═══ BACAAN ═══
Kanal

Margarito: Hak Prerogatif Presiden Juga Ada Batasnya

PEKANBARU-riautribune: Hak prerogatif seorang presiden juga mempunyai batasan-batasannya. Seorang peneliti hukum, penstudi hukum hendaknya jeli melihat hal itu, jadi tidak serta merta melakukan sebuah kesimpulan akhir yang dapat membuat ambigu publik. Demikian diungkapkan pakar hukum tata usaha negara Dr. Margarito Kamis, SH, MH dihadapan peserta kuliah umum Fakultas Hukum UR, Selasa (1/12)
═══ DATA ANALISIS ═══
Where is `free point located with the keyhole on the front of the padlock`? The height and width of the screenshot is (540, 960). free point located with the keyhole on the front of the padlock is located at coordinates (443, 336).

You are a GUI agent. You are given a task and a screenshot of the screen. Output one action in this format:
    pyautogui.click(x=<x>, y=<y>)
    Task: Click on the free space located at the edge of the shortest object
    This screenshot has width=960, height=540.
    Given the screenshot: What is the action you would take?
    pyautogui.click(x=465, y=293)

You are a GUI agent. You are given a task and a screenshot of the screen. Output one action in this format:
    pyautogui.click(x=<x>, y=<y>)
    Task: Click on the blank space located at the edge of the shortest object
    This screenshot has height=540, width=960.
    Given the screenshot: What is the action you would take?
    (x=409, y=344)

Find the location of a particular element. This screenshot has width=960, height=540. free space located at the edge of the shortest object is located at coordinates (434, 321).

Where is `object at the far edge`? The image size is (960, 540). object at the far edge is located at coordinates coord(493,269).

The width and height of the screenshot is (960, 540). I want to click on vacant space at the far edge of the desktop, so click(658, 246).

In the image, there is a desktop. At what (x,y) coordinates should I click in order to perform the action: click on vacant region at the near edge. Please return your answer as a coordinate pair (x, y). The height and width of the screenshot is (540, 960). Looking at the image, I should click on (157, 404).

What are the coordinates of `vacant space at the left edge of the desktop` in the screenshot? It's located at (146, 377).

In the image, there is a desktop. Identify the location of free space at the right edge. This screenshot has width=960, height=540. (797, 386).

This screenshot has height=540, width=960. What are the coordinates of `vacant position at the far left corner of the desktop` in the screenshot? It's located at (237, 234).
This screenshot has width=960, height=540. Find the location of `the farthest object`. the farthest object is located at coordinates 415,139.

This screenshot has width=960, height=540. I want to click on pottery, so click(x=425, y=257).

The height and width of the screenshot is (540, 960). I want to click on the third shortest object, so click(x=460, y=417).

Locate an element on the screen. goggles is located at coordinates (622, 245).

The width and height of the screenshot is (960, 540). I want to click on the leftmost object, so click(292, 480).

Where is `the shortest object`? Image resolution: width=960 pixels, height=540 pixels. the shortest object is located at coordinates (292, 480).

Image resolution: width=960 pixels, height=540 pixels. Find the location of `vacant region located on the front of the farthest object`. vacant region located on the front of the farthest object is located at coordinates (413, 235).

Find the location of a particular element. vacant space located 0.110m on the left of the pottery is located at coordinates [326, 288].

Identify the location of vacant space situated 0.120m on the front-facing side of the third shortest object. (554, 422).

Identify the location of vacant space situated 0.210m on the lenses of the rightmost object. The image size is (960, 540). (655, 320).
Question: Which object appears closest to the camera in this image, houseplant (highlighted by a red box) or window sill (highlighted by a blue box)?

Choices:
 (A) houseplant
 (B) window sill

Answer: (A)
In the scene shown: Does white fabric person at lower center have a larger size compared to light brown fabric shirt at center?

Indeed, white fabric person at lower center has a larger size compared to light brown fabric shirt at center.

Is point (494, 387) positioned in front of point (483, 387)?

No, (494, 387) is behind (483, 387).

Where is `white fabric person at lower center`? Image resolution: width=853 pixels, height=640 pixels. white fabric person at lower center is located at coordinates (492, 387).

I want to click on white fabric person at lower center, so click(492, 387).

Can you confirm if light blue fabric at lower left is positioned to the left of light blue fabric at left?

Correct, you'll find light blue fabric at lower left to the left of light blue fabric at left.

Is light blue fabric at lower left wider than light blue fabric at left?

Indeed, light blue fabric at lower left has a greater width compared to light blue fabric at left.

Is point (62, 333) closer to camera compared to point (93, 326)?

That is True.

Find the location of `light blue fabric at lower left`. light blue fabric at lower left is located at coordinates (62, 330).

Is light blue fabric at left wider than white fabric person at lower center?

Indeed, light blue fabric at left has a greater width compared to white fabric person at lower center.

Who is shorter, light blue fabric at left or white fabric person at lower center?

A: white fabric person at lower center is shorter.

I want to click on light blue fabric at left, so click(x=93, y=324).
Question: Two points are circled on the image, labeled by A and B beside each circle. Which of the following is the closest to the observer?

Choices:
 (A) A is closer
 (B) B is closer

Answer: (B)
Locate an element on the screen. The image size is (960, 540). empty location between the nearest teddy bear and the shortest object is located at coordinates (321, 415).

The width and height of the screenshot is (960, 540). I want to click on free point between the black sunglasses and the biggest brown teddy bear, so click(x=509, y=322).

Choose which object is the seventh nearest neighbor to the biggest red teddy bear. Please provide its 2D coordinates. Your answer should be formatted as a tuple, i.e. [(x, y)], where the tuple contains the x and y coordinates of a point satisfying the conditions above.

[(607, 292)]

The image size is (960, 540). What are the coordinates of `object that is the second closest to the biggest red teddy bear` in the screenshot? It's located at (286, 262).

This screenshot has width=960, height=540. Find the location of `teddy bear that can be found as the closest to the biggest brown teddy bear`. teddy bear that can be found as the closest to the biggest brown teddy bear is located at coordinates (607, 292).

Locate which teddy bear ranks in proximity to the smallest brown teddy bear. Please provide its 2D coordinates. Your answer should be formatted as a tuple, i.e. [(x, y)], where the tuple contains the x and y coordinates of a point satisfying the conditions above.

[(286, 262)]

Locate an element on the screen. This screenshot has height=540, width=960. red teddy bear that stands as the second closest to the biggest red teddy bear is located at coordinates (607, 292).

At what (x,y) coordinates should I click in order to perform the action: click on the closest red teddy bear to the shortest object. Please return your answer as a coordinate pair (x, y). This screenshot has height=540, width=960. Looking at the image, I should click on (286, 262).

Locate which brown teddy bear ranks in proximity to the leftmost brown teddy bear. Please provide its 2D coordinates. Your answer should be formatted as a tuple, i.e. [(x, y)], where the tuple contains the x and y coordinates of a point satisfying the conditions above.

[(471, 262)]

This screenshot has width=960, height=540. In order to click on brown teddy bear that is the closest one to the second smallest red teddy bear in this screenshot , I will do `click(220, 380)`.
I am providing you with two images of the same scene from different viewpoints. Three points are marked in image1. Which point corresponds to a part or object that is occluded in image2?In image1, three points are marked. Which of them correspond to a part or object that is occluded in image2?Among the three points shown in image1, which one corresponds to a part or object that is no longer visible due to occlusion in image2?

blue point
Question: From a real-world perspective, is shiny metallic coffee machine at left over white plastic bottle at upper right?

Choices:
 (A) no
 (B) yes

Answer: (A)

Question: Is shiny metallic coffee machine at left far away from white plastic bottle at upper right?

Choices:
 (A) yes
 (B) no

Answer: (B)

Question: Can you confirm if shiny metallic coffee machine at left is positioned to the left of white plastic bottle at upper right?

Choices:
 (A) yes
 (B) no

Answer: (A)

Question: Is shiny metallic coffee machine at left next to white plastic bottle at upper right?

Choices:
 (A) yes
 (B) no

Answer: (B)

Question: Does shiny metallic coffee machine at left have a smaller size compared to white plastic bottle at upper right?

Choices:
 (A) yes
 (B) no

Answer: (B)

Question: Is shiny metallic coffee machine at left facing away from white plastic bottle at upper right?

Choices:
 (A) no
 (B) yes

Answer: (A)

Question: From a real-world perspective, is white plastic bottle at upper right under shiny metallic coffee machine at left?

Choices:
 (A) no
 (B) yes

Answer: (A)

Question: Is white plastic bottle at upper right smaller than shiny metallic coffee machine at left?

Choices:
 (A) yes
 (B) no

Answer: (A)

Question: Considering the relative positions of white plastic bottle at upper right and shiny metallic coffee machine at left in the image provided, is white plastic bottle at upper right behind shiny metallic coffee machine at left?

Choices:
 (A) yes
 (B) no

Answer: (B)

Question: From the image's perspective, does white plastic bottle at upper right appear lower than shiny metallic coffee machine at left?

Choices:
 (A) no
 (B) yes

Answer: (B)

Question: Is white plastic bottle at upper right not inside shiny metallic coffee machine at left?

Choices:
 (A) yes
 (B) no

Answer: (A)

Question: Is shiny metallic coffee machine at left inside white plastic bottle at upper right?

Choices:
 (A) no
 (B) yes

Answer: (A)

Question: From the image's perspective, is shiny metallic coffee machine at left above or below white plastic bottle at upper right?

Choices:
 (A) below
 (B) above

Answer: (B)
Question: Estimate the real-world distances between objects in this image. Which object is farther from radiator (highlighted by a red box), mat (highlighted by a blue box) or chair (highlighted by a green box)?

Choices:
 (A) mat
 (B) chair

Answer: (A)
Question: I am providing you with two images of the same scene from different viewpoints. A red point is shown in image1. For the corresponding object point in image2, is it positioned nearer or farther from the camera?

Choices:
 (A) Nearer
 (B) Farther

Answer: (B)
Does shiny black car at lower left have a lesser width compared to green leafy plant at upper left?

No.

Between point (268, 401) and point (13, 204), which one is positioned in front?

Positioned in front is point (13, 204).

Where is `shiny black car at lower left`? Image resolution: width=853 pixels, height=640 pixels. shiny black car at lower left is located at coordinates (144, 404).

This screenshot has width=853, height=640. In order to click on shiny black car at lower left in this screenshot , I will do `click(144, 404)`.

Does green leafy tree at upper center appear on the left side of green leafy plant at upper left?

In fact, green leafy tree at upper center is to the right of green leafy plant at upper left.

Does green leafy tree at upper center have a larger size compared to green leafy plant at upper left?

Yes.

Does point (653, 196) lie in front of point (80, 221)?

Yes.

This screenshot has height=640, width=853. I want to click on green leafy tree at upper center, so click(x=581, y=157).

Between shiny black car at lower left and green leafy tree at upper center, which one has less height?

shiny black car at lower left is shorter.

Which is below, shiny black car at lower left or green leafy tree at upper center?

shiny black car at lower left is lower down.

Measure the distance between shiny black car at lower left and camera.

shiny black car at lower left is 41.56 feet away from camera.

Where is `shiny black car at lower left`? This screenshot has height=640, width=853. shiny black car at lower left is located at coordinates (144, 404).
═══
:: PETUNJUK KERJA ::
1 - Ringkaslah paragraf berita tentang hak prerogatif presiden yang diawali "PEKANBARU-riautribune: Hak prerogatif" tanpa menghilangkan fakta pokoknya.
2 - Lanjutkan berita tentang hak prerogatif presiden ini, dimulai setelah kalimat terakhirnya.

:: JAWABAN ::
1 - Dalam kuliah umum Fakultas Hukum UR pada Selasa (1/12), pakar hukum tata usaha negara Dr. Margarito Kamis, SH, MH menyatakan bahwa hak prerogatif presiden juga memiliki batasan. Ia meminta peneliti dan penstudi hukum jeli melihat hal itu agar tidak tergesa-gesa menarik kesimpulan akhir yang dapat membingungkan publik.

2 -
“Kita contohkan satu, saat kasus pergantian Kapolri yang isunya Budi Gunawan akan menjadi calon. Pada saat itu, saya menilai bukan hak prerogatif presiden yang berjalan, akan tetapi justru fenomena prevensial previllage.(hak kesewenang-wenangan, red), jadi ada pergeseran. Perlu diingat, hak prerogatif presiden dibatasi oleh aturan, seperti pada kasus itu, ada UU Kepolisian, ada aturan jenjang Kepangkatanan, ada aturan jenjang karir.” ucap anak didik Prof. Jimly Assidiqi ini.

Kepada para mahasiswa, Dr. Margarito menuturkan bahwa seorang penstudi ilmu hukum harus terlebih dahulu memperdalam keilmuannya terutama dalam hal logika berpikir.”Bagaimana pun nanti analisa hukum yang dihasilkan, hasilnya bersumber dari logika yang benar. Soal teori ataupun penjelasan, itu banyak ilmunya dalam buku, tetapi bagaimana kemudian anda menganalisa sebuah persoalan hukum, maka anda harus duduk dalam hal logika berpikir,” ucap Margarito ketika diwawancarai wartawan.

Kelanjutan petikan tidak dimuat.